Three leading conservation organisations have signed a new agreement that will help to secure the future of bird conservation in the UK.
The chief executives of the British Trust for Ornithology (BTO), Joint Nature Conservation Committee (JNCC) and Royal Society for the Protection of Birds (RSPB) reaffirmed their longstanding commitment to the long-term bird monitoring schemes that underpin so much conservation science and action.
Birds are brilliant indicators of how the wider natural world is faring. Monitoring their populations can help us understand what is changing and guide policies and land management to secure a better future for birds, people and the environment. Much-loved species like Swift and Greenfinch are rapidly disappearing from the UK, but others, such as Red Kite, are increasing thanks to dedicated conservation efforts.
We know this because of the thousands of committed and highly skilled volunteers who give their time to record information about our bird populations. Together with the scientists who interpret the data, they help us to understand more about the ongoing biodiversity crisis, the impacts of climate change, and the urgent need for evidence to guide what we can do to protect nature from these and other threats. The new agreement, a funding partnership that covers the period 2022–2027, is surely needed now more than ever.

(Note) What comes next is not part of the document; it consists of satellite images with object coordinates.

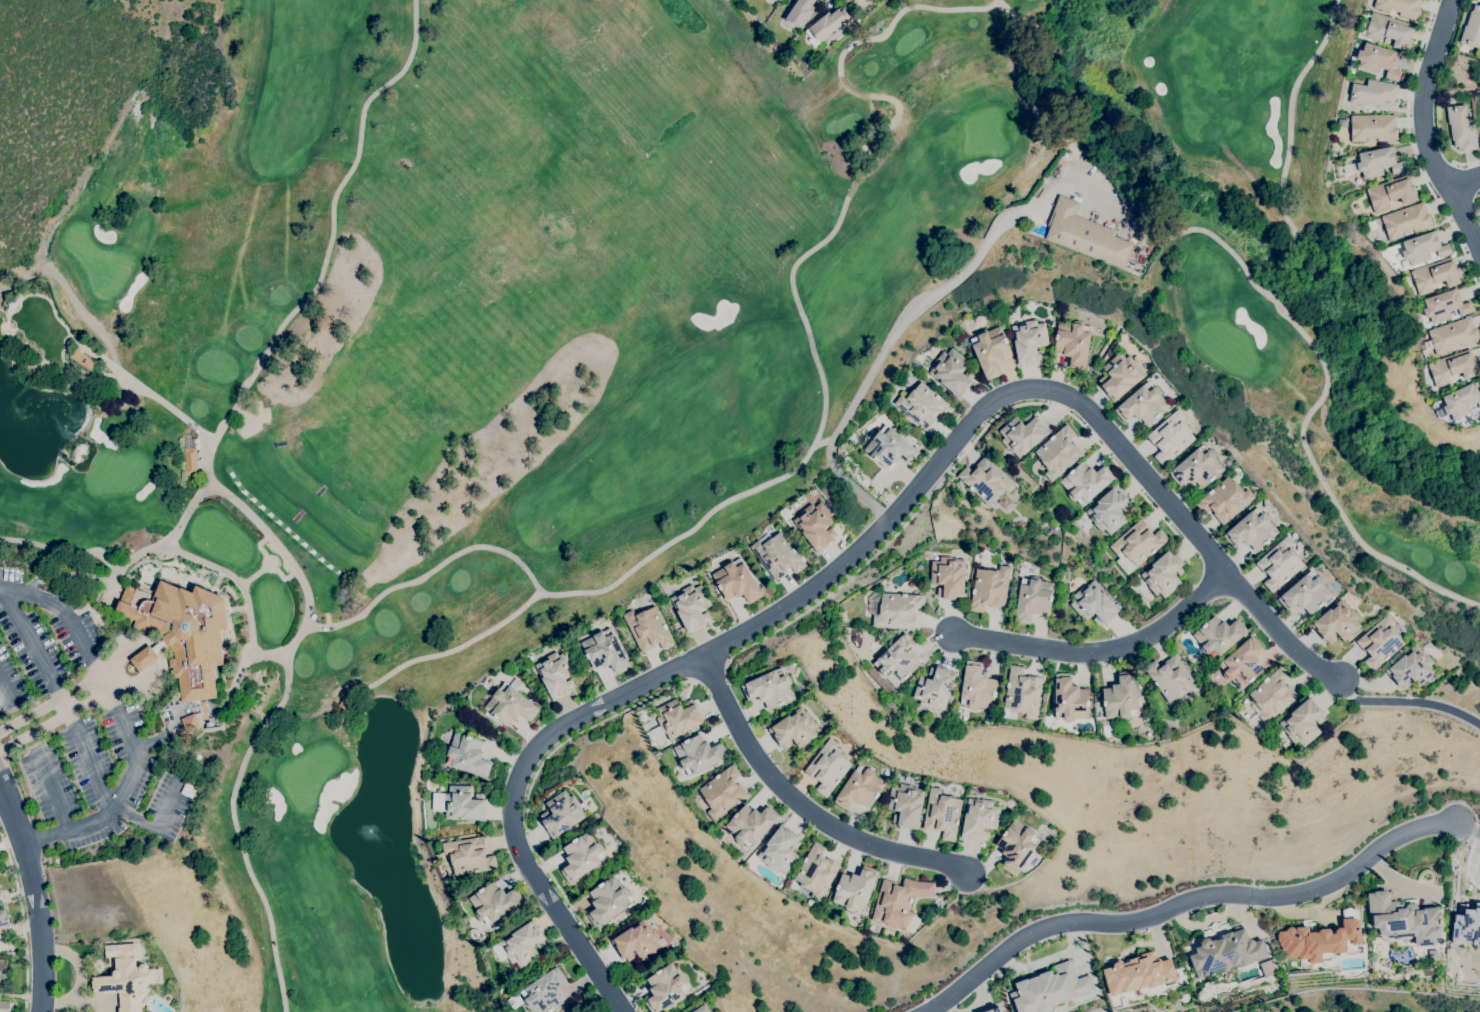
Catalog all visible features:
building: (778, 0)
building: (854, 0)
building: (856, 0)
building: (1401, 7)
building: (800, 11)
building: (826, 25)
building: (1472, 28)
building: (1390, 31)
building: (1378, 60)
building: (1373, 93)
road: (1028, 100)
building: (1341, 122)
building: (1373, 128)
road: (1423, 128)
building: (1462, 128)
park: (983, 132)
building: (1479, 135)
road: (867, 145)
road: (1288, 148)
road: (1413, 151)
building: (1379, 162)
road: (1464, 164)
road: (1457, 175)
road: (1467, 183)
building: (1392, 193)
parking lot: (1102, 194)
road: (1100, 198)
building: (1406, 220)
road: (333, 226)
building: (1085, 235)
building: (1424, 248)
building: (1436, 275)
building: (1445, 306)
road: (896, 331)
building: (1451, 337)
building: (1029, 341)
park: (634, 343)
building: (1073, 343)
building: (990, 351)
building: (83, 360)
building: (1453, 367)
road: (122, 371)
building: (952, 372)
building: (1120, 376)
road: (1321, 400)
building: (1461, 401)
building: (923, 405)
building: (1143, 405)
building: (1022, 434)
building: (1170, 437)
building: (890, 448)
road: (963, 453)
building: (1058, 453)
building: (190, 458)
building: (1198, 468)
park: (114, 471)
building: (986, 480)
building: (1085, 482)
building: (951, 487)
road: (909, 495)
building: (1225, 500)
building: (1109, 510)
building: (816, 526)
road: (692, 529)
building: (1253, 530)
building: (1138, 542)
road: (78, 547)
road: (1190, 547)
building: (777, 555)
road: (524, 563)
building: (1280, 564)
road: (264, 566)
road: (276, 570)
building: (1164, 573)
road: (236, 576)
building: (949, 577)
road: (67, 578)
building: (737, 582)
road: (12, 588)
building: (990, 588)
road: (37, 593)
road: (310, 593)
building: (1306, 593)
building: (1033, 599)
building: (1094, 604)
building: (692, 607)
building: (894, 609)
building: (1337, 622)
building: (648, 629)
building: (183, 631)
road: (82, 632)
building: (1218, 636)
road: (33, 642)
building: (1380, 642)
building: (160, 646)
road: (113, 647)
building: (605, 651)
road: (1101, 651)
building: (144, 658)
building: (897, 661)
building: (1242, 664)
fountain: (132, 667)
road: (711, 667)
building: (1411, 668)
building: (557, 674)
building: (1172, 678)
road: (86, 682)
road: (104, 684)
building: (977, 687)
building: (935, 688)
building: (770, 689)
building: (1022, 693)
road: (8, 694)
building: (1273, 695)
building: (1122, 697)
building: (1070, 699)
road: (96, 700)
road: (67, 705)
building: (510, 705)
road: (599, 706)
road: (32, 712)
building: (679, 718)
building: (193, 722)
building: (1303, 722)
building: (794, 729)
road: (35, 733)
road: (149, 741)
road: (135, 750)
building: (468, 755)
building: (699, 755)
road: (89, 762)
building: (828, 767)
park: (310, 772)
building: (860, 789)
building: (723, 792)
building: (464, 804)
road: (168, 805)
road: (802, 805)
building: (906, 805)
road: (61, 811)
road: (526, 813)
building: (562, 814)
building: (942, 814)
road: (134, 818)
building: (979, 819)
building: (751, 824)
road: (239, 830)
road: (46, 838)
building: (1017, 847)
building: (780, 850)
road: (1372, 852)
building: (469, 856)
building: (582, 857)
building: (816, 872)
building: (855, 889)
road: (35, 894)
building: (608, 901)
building: (495, 903)
building: (899, 903)
road: (26, 917)
building: (3, 918)
building: (1404, 919)
road: (1083, 920)
building: (1467, 924)
building: (1319, 939)
building: (637, 942)
building: (0, 944)
building: (521, 945)
building: (1227, 953)
building: (1139, 973)
building: (2, 978)
building: (127, 978)
building: (665, 988)
building: (1051, 989)
building: (545, 992)
building: (515, 1001)
park: (1385, 1004)
building: (5, 1006)
building: (702, 1009)
building: (991, 1009)

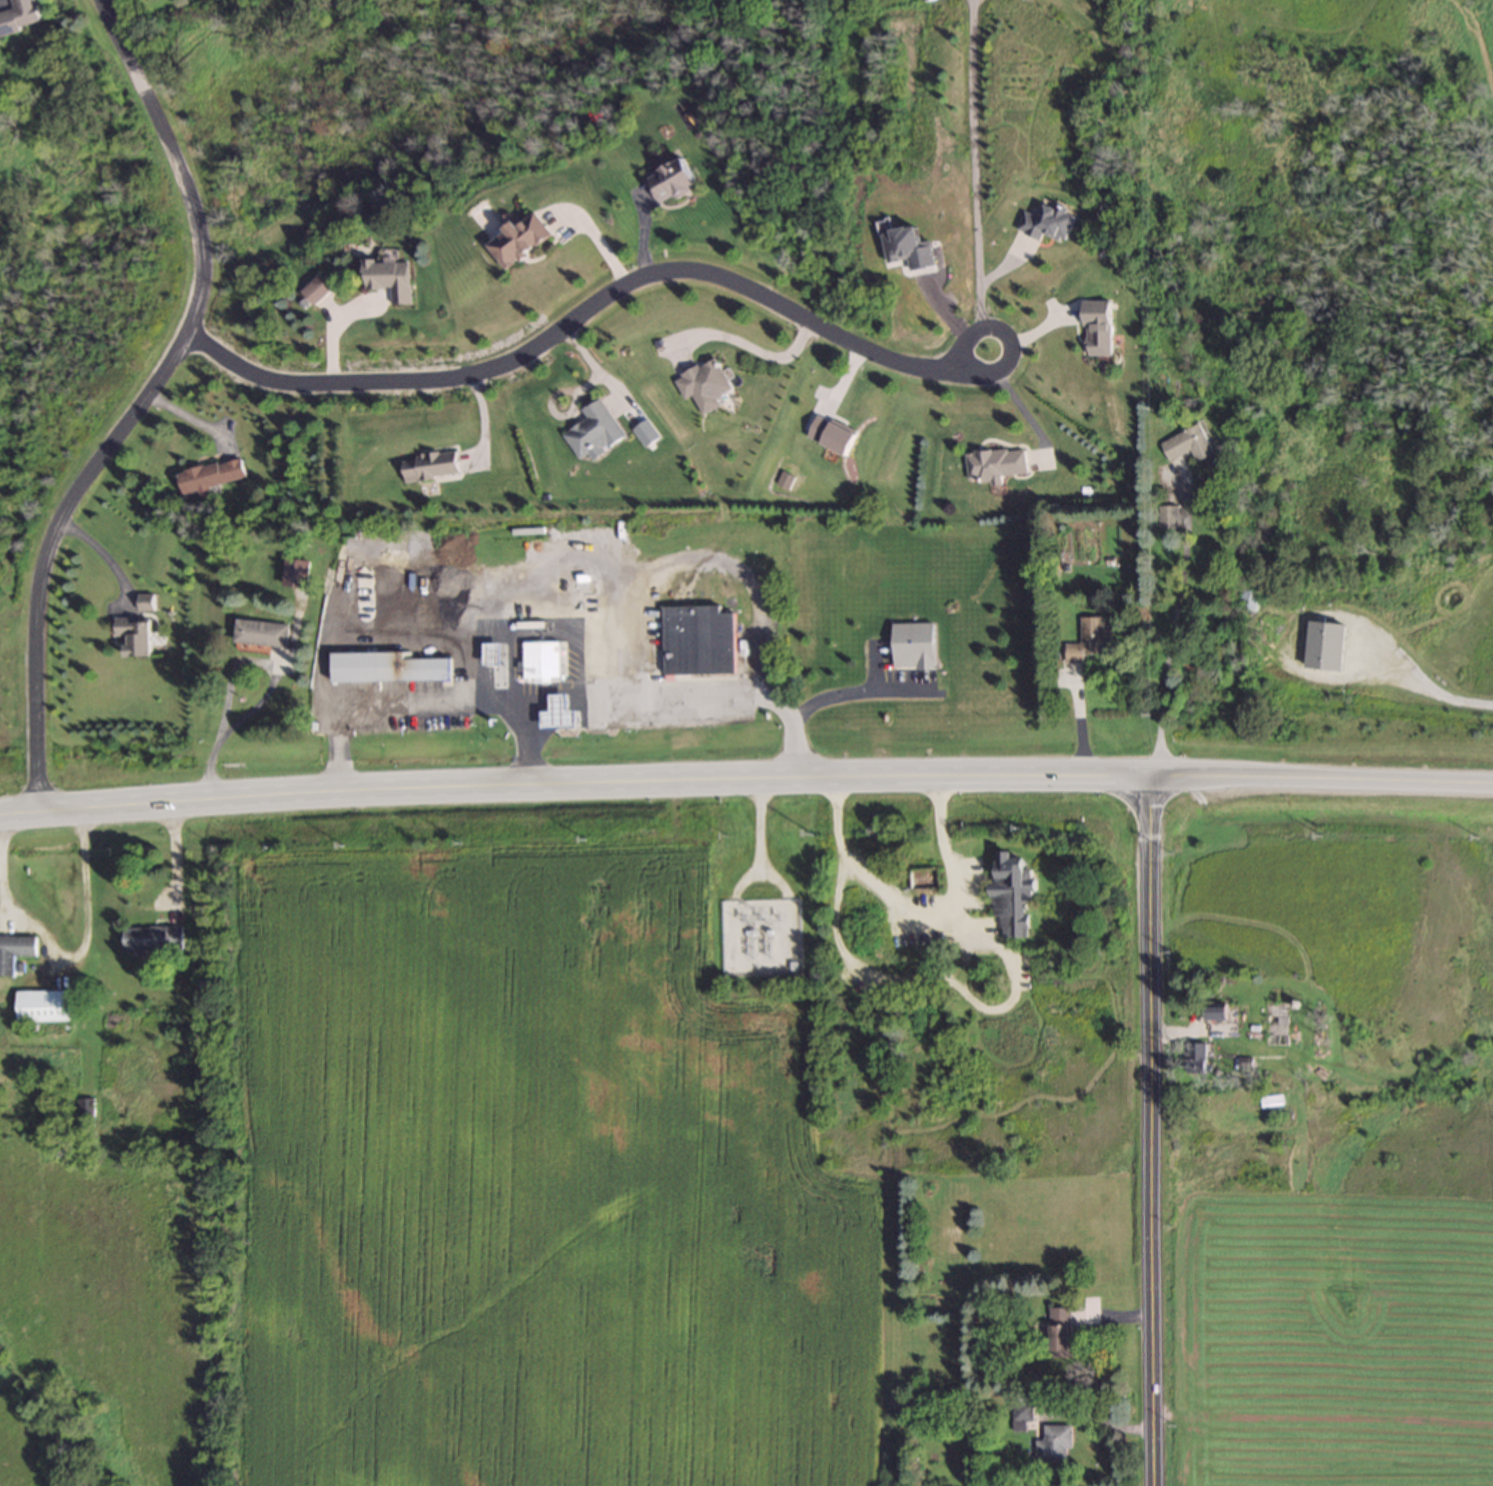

For decades, BTO has organised the UK Breeding Bird Survey (BBS) and Wetland Bird Survey (WeBS), as well as both bird ringing and nest recording. The charity has now taken on additional responsibility for the Seabird Monitoring Programme (SMP) and the Goose and Swan Monitoring Programme (GSMP). This means BTO now delivers the full suite of bird monitoring programmes, providing data on the abundance of around 190 species. BBS, WeBS and SMP are funded jointly by BTO, RSPB and JNCC, while GSMP receives funds from BTO, JNCC and NatureScot.